Auch bei der Entwicklung der Chorbauweise steht Saint-Philibert ganz am Anfang: Hier steht der älteste erhalten gebliebene Umgangschor mit drei flach geschlossenen Radialkapellen, also mit Kapellen, die als einzelne Bauteile strahlenförmig an den Chorumgang angebaut sind. Aus diesen frühen Formen hat sich später der Kapellenkranz entwickelt und die zahlreichen Varianten, die den Chor zu einem dominierenden Element der Kirchenanlage gemacht haben.

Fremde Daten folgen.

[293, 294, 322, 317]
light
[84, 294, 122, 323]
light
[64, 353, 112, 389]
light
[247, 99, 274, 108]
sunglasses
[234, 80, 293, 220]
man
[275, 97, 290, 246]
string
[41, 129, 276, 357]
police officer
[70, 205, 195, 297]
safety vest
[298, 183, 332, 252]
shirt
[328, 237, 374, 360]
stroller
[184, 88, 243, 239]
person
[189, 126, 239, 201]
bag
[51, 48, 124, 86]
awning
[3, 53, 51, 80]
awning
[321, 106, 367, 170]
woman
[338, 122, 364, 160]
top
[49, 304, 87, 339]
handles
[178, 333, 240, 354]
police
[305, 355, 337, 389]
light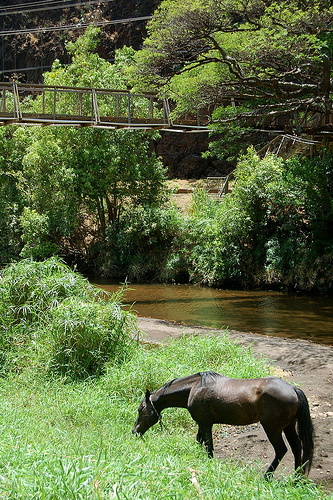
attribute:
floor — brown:
[161, 177, 238, 218]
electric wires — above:
[2, 0, 162, 76]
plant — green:
[0, 383, 213, 499]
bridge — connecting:
[41, 66, 256, 143]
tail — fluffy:
[278, 379, 320, 482]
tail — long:
[291, 385, 314, 478]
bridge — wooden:
[3, 83, 184, 131]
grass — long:
[1, 342, 331, 498]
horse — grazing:
[112, 365, 317, 484]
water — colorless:
[79, 276, 331, 348]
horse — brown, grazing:
[129, 366, 315, 488]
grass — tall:
[0, 356, 176, 498]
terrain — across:
[2, 177, 332, 230]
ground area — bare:
[136, 317, 331, 483]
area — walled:
[140, 138, 215, 190]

Im südlichen Seitenschiff befindet sich die Zedernholz-Madonna Notre Dame la Brune („braune Madonna“) aus dem frühen 12. Jahrhundert in einer spitzbogigen gotischen Wandnische vor Wandmalereien des 14. Jahrhunderts; sie war im Mittelalter ein bedeutendes Wallfahrtsziel.

 



Die Krypta von St-Philibert ist der älteste erhaltene Teil der Kirche und eine der ältesten Umgangschoranlagen mit Kapellen der europäischen Baukunst. Die ältesten bekannten Krypten (zum Beispiel in Auxerre) stammen aus der Zeit um 850. Sie hatten rechtwinklige Umgänge. Die Krypta von Tournus stammt ursprünglich aus dem Jahr 875. Ungefähr hundert Jahre später passten die Mönche den Umgang der runden Chorform darüber an und ergänzten die rechteckigen Kapellen. Der von zwei Reihen schlanker Säulen geteilte Hauptraum ist aber auch heute noch rechteckig. Der Mittelbereich ist durch zehn schlanke Säulen mit antikisierenden Kapitellen unterteilt. An der Krypta-Westwand befindet sich ein alter Brunnen, der im Verteidigungsfall die Wasserversorgung gewährleistete. Ein Fresko aus dem 12. Jahrhundert ist besonders gut erhalten, es stellt Maria mit dem Kind und den thronenden Christus dar.